The introduction of XPO is a pivotal moment because it moves us away from “science experiments” like co-packaged optics, which remain largely proprietary and fragmented, toward a standardized solution with a ten-year runway. By delivering 12.8 terabits per pluggable module, XPO allows us to achieve an unprecedented rack density of 204.8 terabits per OCP rack unit, which is a massive leap forward for high-speed data environments. Managing the heat is the primary hurdle, as these modules can reach 400 watts of power, requiring the integration of specialized cold plates to maintain operational stability. This transition to liquid cooling at the 1.6T and 3.2T levels is the only way we can support the massive scale-up racks that modern AI workloads demand. While we expect to embrace open co-packaged optics eventually, the universality of pluggable optics—which currently represent 99% of the market—means that XPO will be the dominant influence on networking architecture for the next decade.
Enterprise AI is beginning to shift from massive training clusters toward inference-based models and agentic AI. Why is the transition toward high-performance CPUs becoming more viable for these specific use cases, and what does the “calm before the storm” look like for edge computing deployments?

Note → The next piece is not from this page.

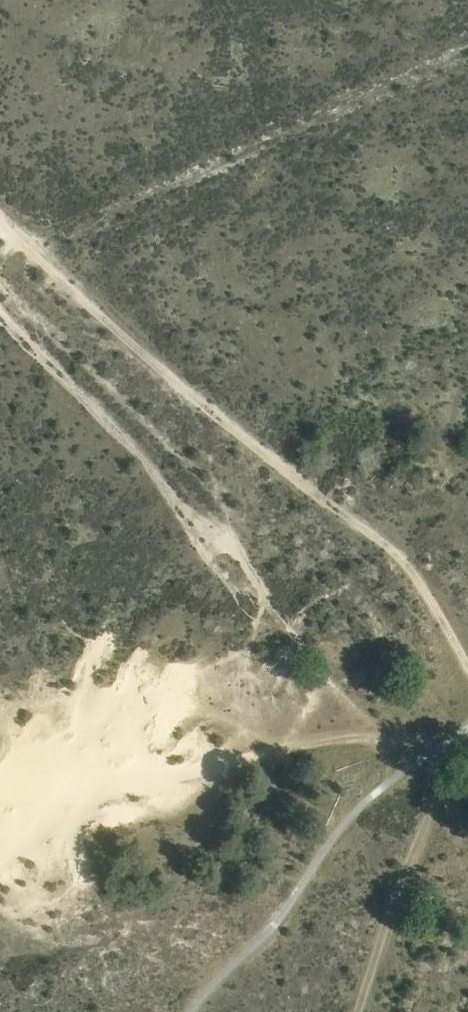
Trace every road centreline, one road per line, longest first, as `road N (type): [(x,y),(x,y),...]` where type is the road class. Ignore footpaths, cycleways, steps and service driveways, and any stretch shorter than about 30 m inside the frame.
road 1 (track): [(467,661),(422,580),(392,548),(262,456),(0,225)]
road 2 (track): [(395,736),(344,693),(225,528),(0,305)]
road 3 (track): [(355,1011),(451,764),(467,742)]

We are in the very early stages of a transition where AI becomes more distributed, moving away from centralized training that is almost entirely dependent on GPUs. In this “calm before the storm,” we are seeing inference-based clusters and agentic AI applications that manage smaller sets of parameters and tokens, which reduces the absolute necessity for high-end GPUs in every instance. High-performance CPUs are becoming more viable here because they provide the flexibility needed for these specific agentic use cases, allowing for more efficient edge deployments where localized processing is key. While we aren’t seeing “super big” deployments in this category just yet, the trials we are observing suggest that in a couple of years, the landscape will look much more varied. This period of relative quiet is actually an intense preparation phase, as enterprises figure out how to distribute their AI workloads across a broader range of compute resources beyond just the massive training centers.
What is your forecast for the future of AI networking?
I believe we are entering a decade where the innovation in pluggable optics and high-performance compute will allow AI to move from experimental silos into the very fabric of the enterprise. We will see a shift where the network is no longer just a pipe but a critical component of the “scale-up” rack, utilizing technologies like XPO to handle throughput that was previously thought impossible. The supply chain constraints will eventually ease over the next two years, but the architectural changes we are making today to accommodate 400-watt modules and inference-heavy workloads will set the standard for the next ten years. Ultimately, AI networking will become more decentralized and efficient, moving beyond the “GPU-only” mindset to a more balanced ecosystem of high-performance compute and universal, open optical interfaces.